Renowned French author Marcel Proust said,
“Just think of how many projects, travels, love affairs, studies, it – our life – hides from us, made invisible by our laziness, which, certain of a future, delays then incessantly.”
Being certain of a future destroys the richness of day-to-day life. But if you were certain that you’d die tomorrow, life would suddenly seem infinitely more precious. Seeing the world through this perspective in your day-to-day life would be exhilarating, but it has its pitfalls.
Certain duties that once seemed important would now appear absurd. Little tasks that once required constant immediate attention would be neglected. It wouldn’t be laziness. It’d just be the understanding that most first world problems are idiotic.
The challenges awaiting me in Thailand are a little more significant than their American counter-parts: the language & culture barrier, aggressive gangs of ladyboys, the possibility of being locked up in Thai prison for possessing a measly gram of marijuana. As my mind wraps itself around these new foreign hurdles approaching quickly, psychological secession from today’s mundane hurdles is unavoidable. The American Dream just doesn’t have the luster it once did.

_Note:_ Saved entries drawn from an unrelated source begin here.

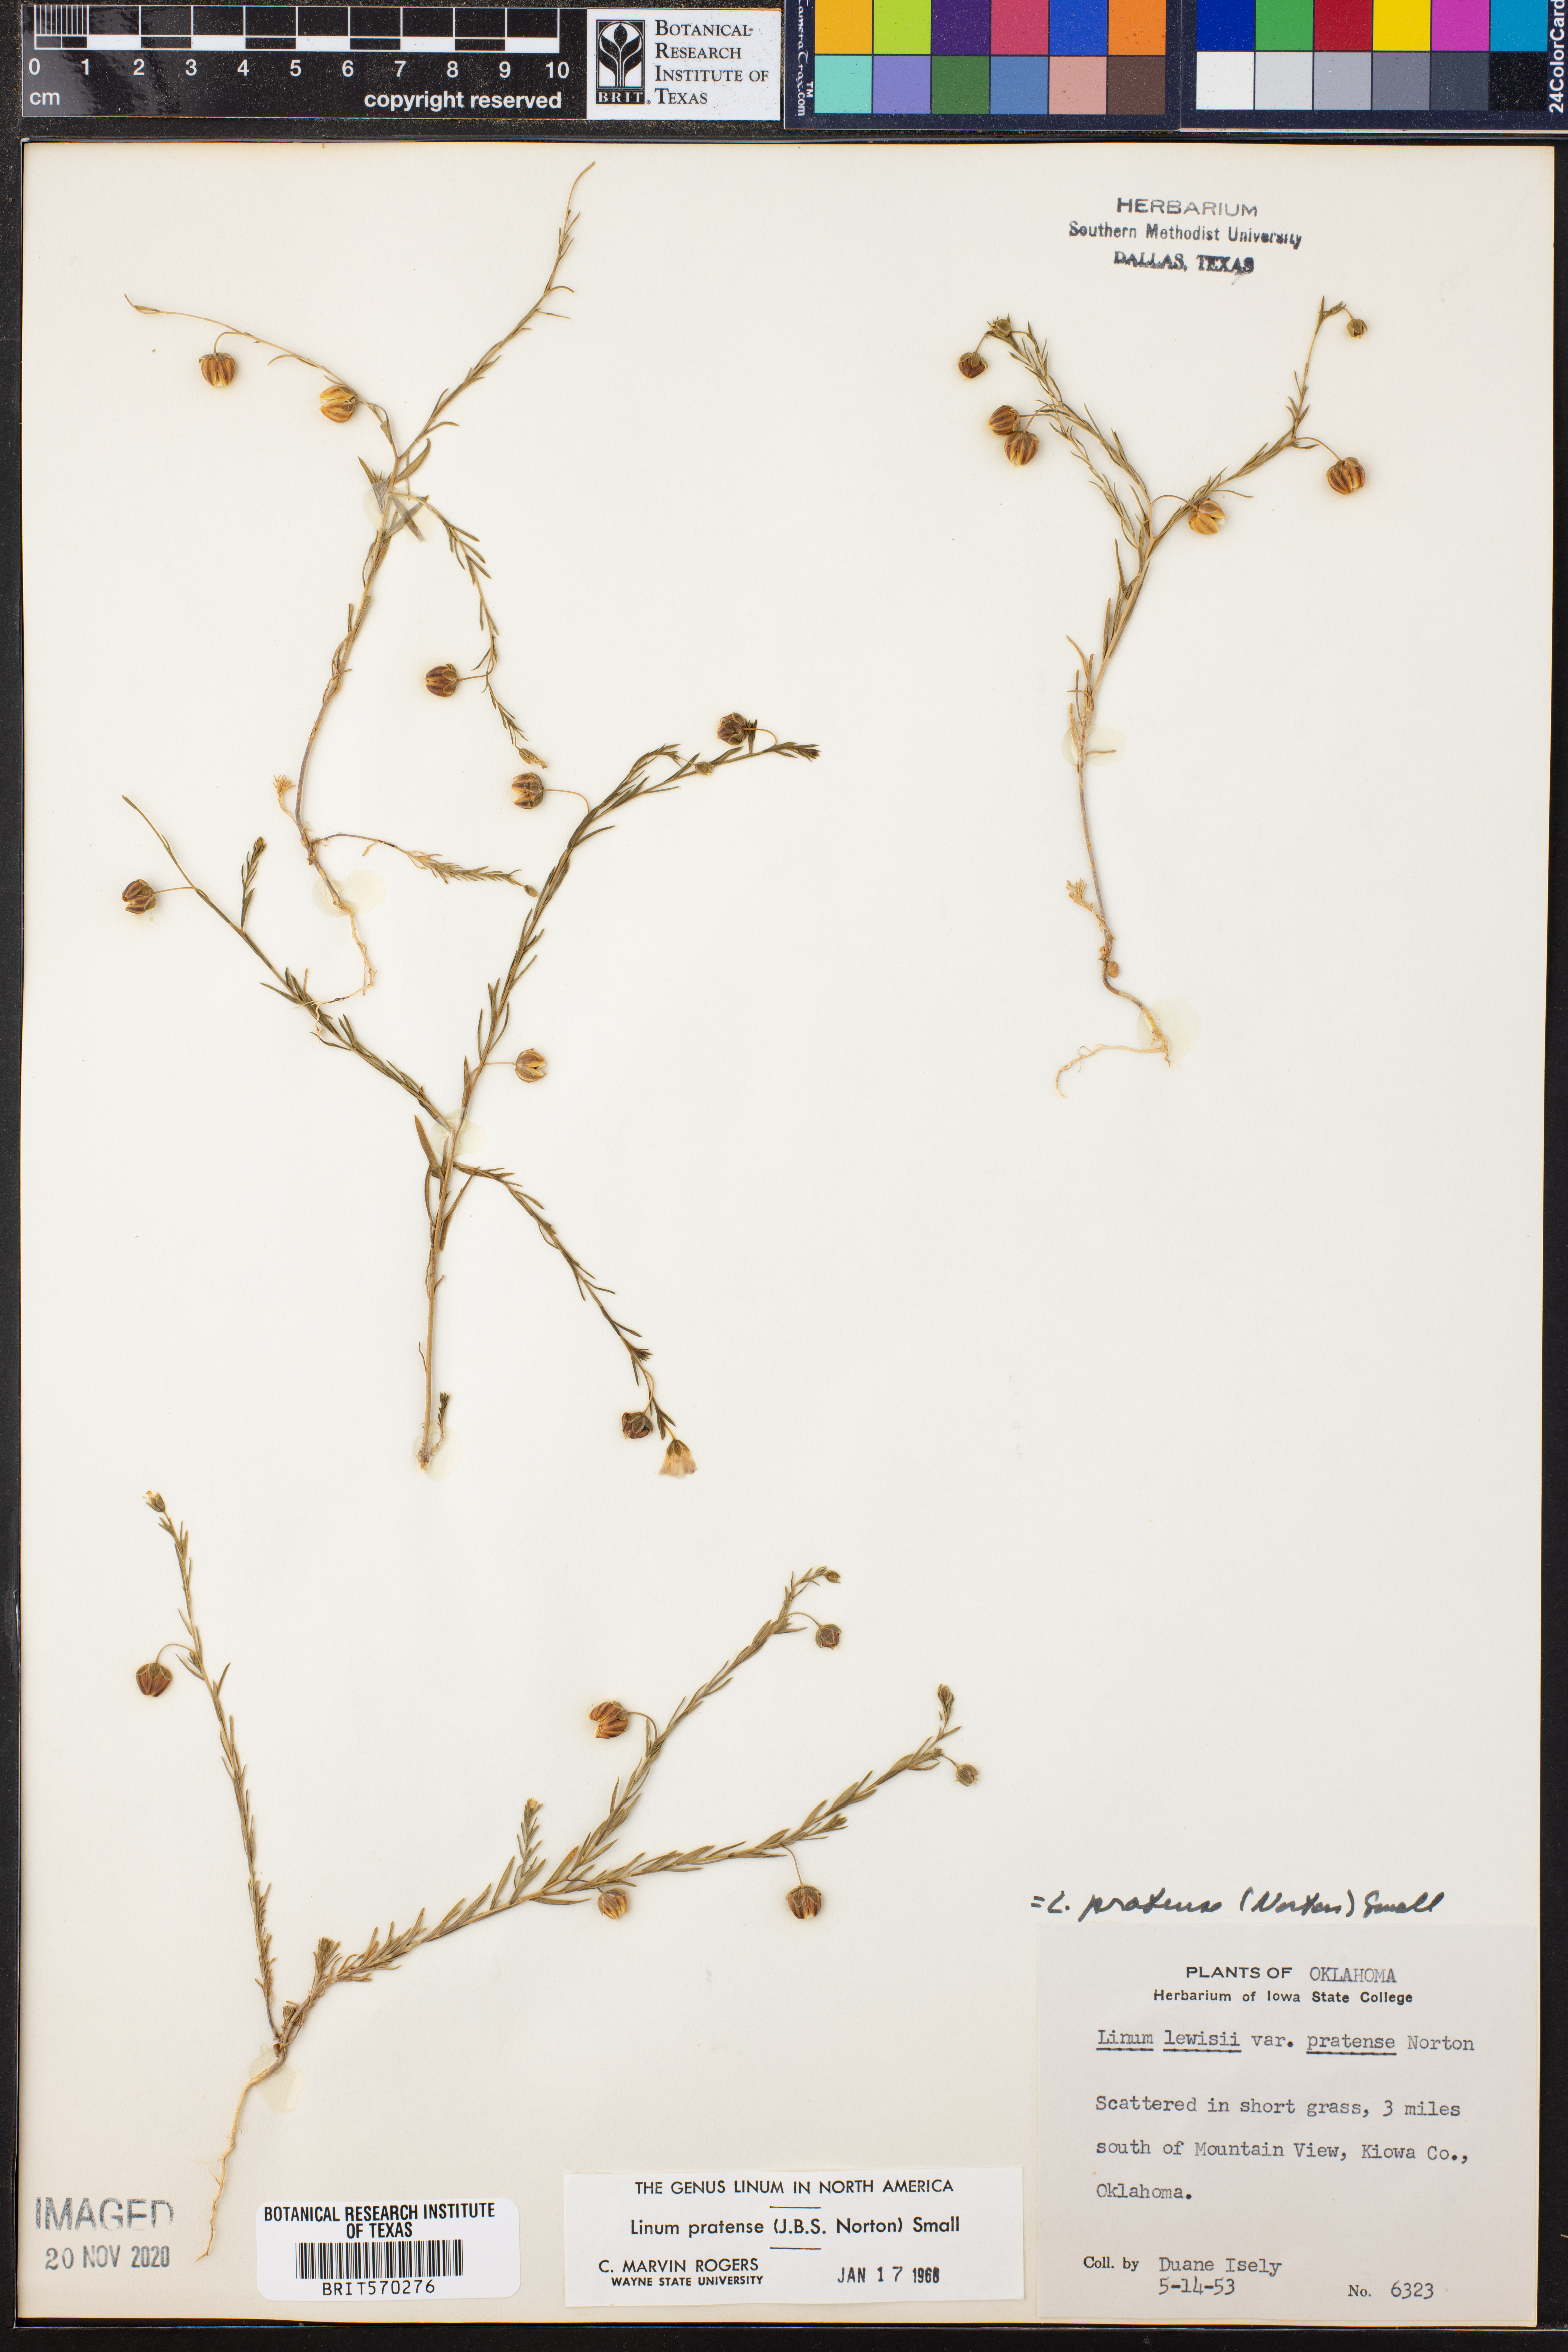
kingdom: Plantae
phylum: Tracheophyta
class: Magnoliopsida
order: Malpighiales
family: Linaceae
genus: Linum
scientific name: Linum pratense
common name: Norton's flax
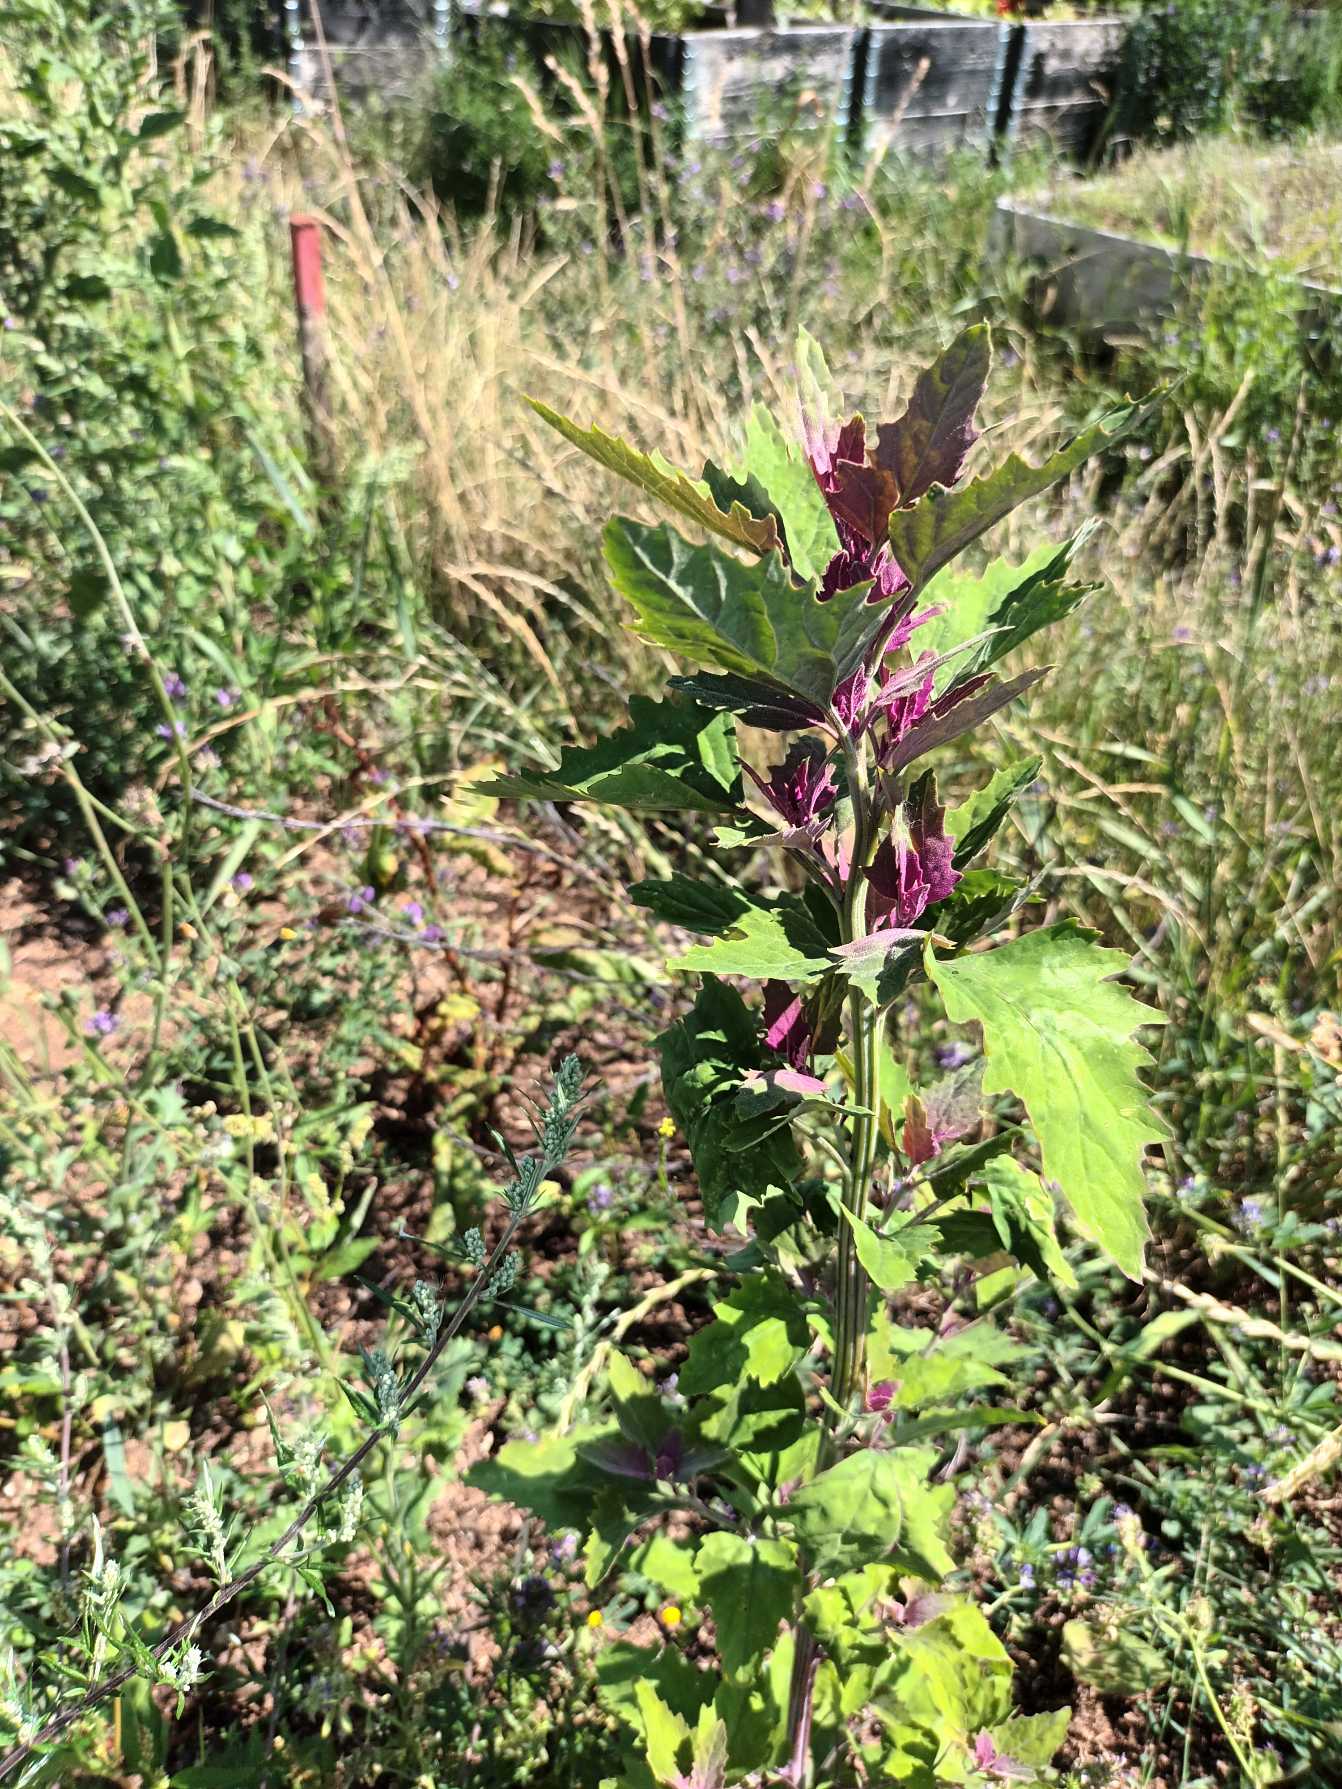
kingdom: Plantae
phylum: Tracheophyta
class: Magnoliopsida
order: Caryophyllales
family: Amaranthaceae
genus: Chenopodium
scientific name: Chenopodium giganteum
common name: Kæmpe-gåsefod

Remember when tying your shoelaces was a challenge? This simple task used to be a means of proud accomplishment for you because you’d never done it before. But your childish enthusiasm for looping knots was appropriately replaced with apathy once you’d realized that it’s just another duty that everyone else also does each morning. Such is my life here, and that’s why I’m going to leave America. I’ve had enough of this apathy. The world is filled with shoelaces and I’ll learn to tie ’em all, one perspective at a time.